What are the lines, word for word, from the line with "vfov_deg: 30.3" up to and including the line with "focal_mm: 4.6" in the records below? Omit the pictures.

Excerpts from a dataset

- Opening Delimiter -

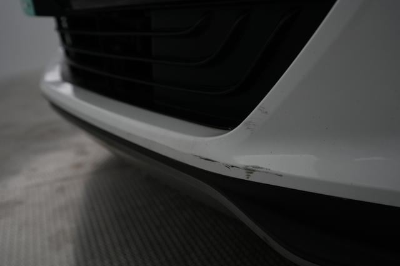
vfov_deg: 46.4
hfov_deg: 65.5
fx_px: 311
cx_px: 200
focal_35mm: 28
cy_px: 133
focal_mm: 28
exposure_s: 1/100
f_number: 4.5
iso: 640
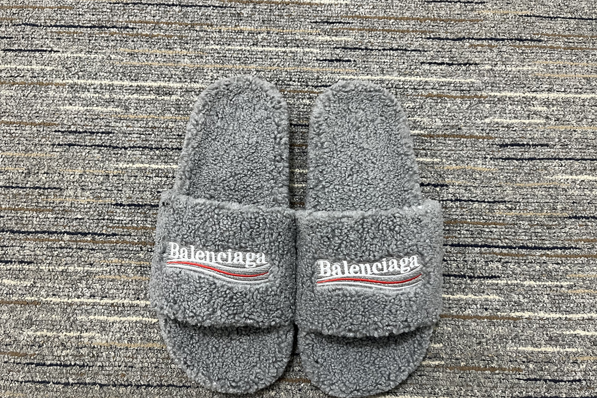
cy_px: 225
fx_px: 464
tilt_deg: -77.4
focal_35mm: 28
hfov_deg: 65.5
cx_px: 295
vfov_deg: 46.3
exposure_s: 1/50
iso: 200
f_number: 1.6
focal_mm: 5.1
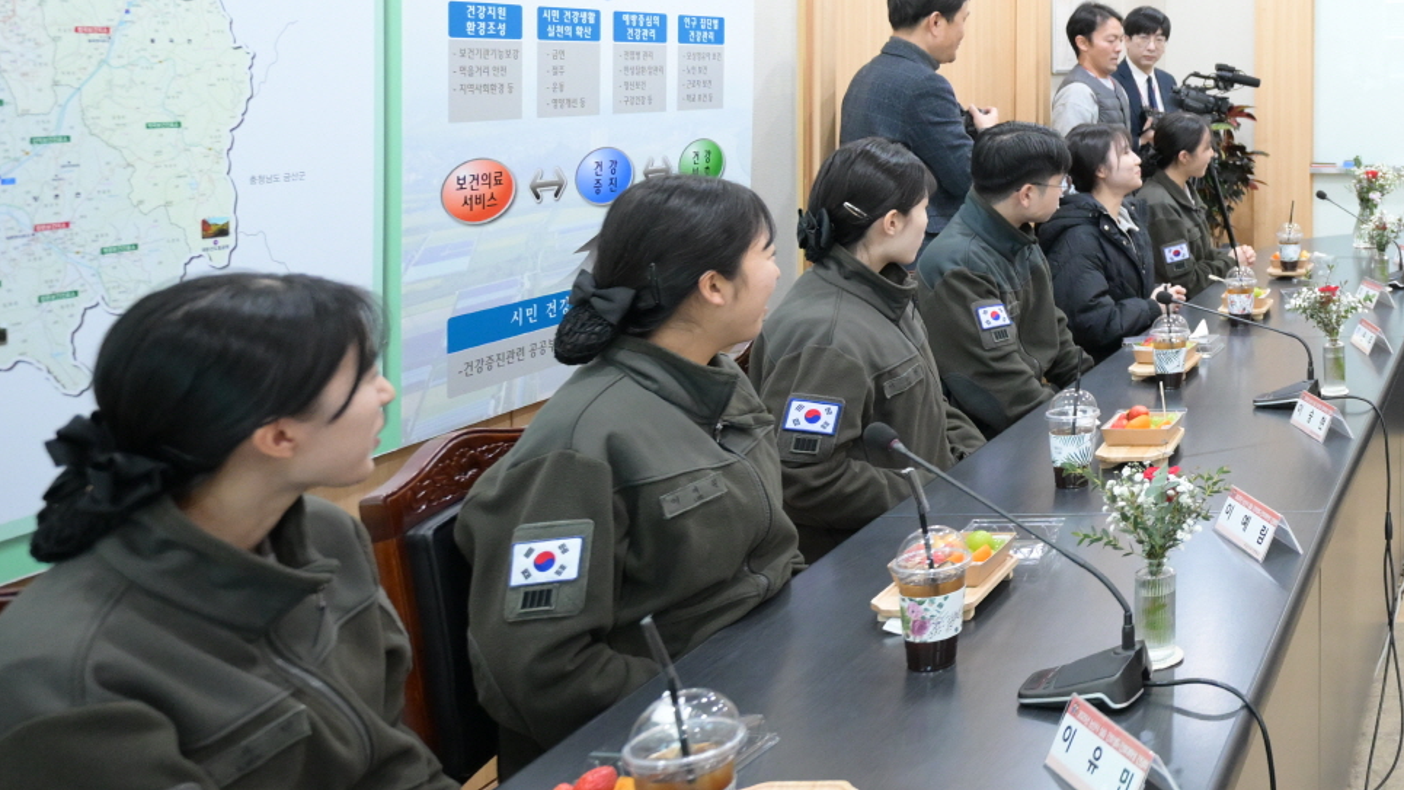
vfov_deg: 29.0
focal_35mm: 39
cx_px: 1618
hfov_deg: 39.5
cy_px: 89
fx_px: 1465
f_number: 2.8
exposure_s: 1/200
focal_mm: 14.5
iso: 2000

- Closing Delimiter -
- Opening Delimiter -

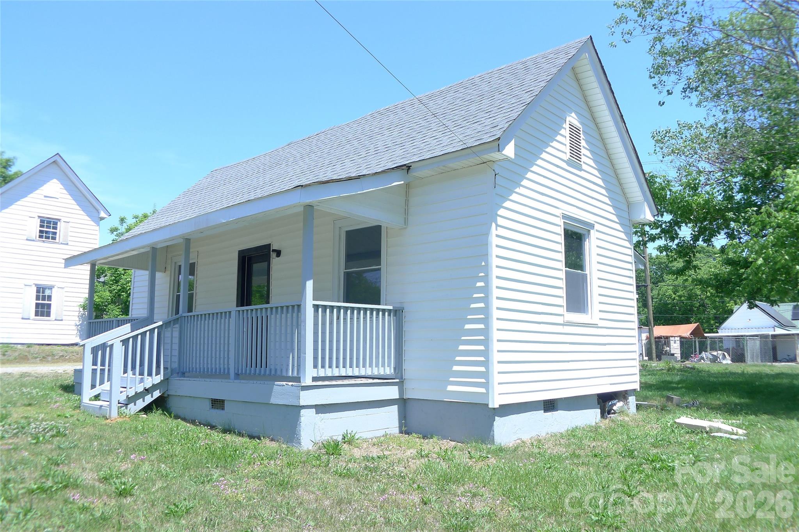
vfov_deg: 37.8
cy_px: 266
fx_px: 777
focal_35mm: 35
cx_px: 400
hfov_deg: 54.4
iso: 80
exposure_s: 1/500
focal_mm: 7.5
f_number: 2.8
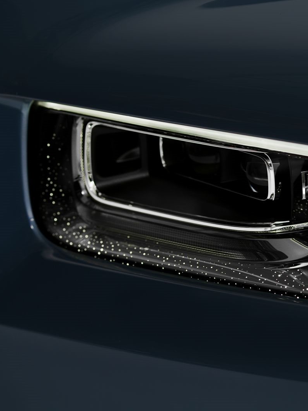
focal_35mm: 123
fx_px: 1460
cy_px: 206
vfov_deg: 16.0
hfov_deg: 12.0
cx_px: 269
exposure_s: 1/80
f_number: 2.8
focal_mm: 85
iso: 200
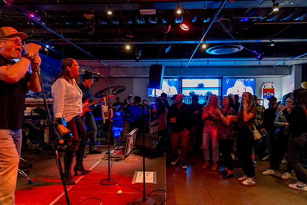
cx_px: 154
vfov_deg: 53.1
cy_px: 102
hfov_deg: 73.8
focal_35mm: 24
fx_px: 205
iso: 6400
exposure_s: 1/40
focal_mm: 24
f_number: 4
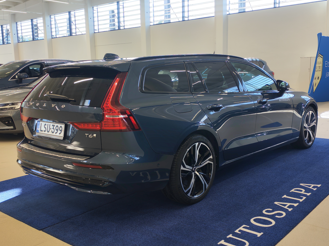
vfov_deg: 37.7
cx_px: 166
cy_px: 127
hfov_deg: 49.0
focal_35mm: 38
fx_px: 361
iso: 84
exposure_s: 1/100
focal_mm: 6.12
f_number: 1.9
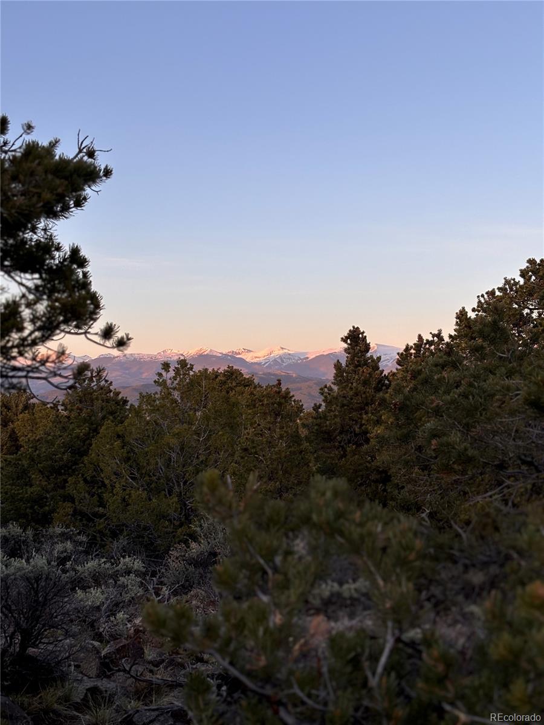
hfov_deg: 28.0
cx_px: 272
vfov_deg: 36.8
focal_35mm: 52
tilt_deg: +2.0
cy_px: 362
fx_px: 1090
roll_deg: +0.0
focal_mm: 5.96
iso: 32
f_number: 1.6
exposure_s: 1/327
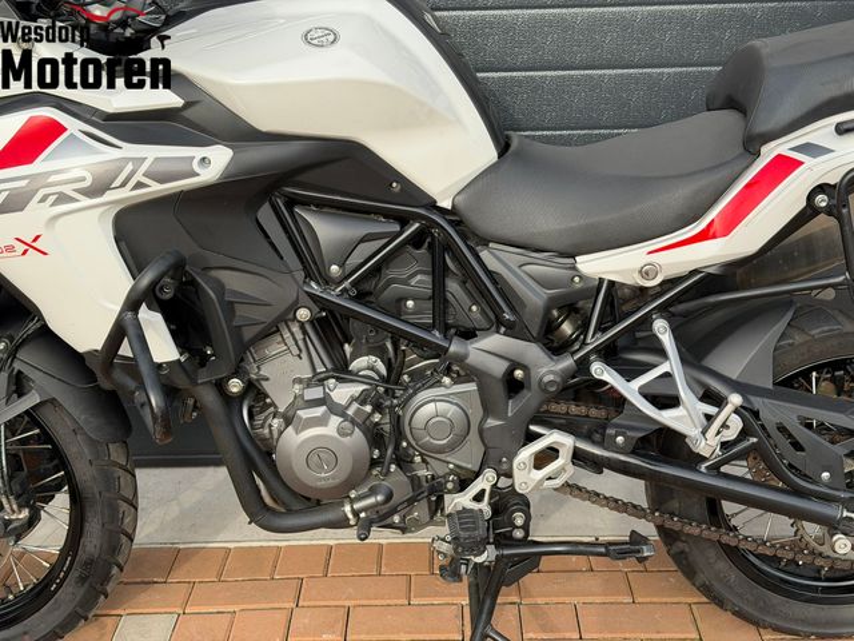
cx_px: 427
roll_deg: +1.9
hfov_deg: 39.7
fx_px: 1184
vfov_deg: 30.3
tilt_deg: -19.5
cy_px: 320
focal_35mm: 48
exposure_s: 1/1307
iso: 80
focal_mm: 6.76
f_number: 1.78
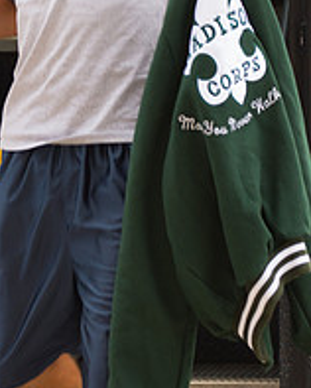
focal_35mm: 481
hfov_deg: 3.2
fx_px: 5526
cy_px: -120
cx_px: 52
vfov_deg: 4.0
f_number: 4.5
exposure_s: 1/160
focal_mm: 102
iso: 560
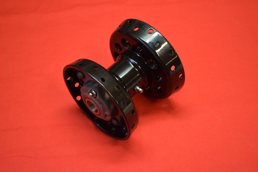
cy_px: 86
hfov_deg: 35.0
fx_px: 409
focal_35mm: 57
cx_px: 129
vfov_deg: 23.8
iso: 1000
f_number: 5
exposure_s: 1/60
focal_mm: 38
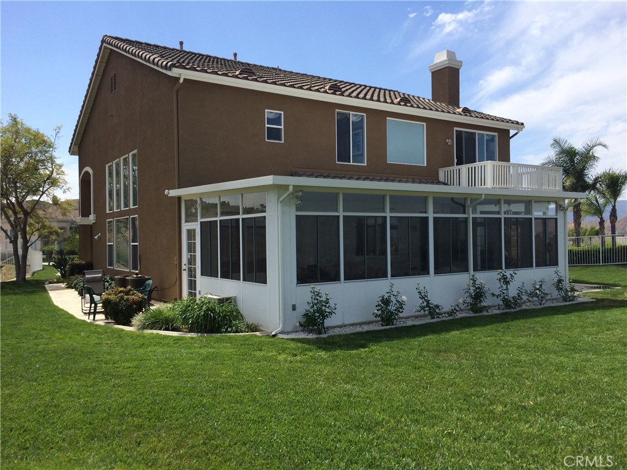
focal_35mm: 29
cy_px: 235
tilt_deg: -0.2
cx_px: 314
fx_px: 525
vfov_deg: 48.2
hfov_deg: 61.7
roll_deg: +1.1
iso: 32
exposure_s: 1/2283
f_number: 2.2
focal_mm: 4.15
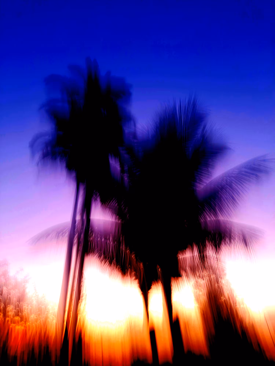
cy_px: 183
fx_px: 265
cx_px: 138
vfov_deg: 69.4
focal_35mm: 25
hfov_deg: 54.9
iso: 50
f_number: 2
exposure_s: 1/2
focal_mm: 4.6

- Closing Delimiter -

» Response below
vfov_deg: 30.3
tilt_deg: -19.5
cy_px: 320
focal_35mm: 48
exposure_s: 1/1307
iso: 80
focal_mm: 6.76
f_number: 1.78
focal_35mm: 481
hfov_deg: 3.2
fx_px: 5526
cy_px: -120
cx_px: 52
vfov_deg: 4.0
f_number: 4.5
exposure_s: 1/160
focal_mm: 102
iso: 560
cy_px: 86
hfov_deg: 35.0
fx_px: 409
focal_35mm: 57
cx_px: 129
vfov_deg: 23.8
iso: 1000
f_number: 5
exposure_s: 1/60
focal_mm: 38
focal_35mm: 29
cy_px: 235
tilt_deg: -0.2
cx_px: 314
fx_px: 525
vfov_deg: 48.2
hfov_deg: 61.7
roll_deg: +1.1
iso: 32
exposure_s: 1/2283
f_number: 2.2
focal_mm: 4.15
cy_px: 183
fx_px: 265
cx_px: 138
vfov_deg: 69.4
focal_35mm: 25
hfov_deg: 54.9
iso: 50
f_number: 2
exposure_s: 1/2
focal_mm: 4.6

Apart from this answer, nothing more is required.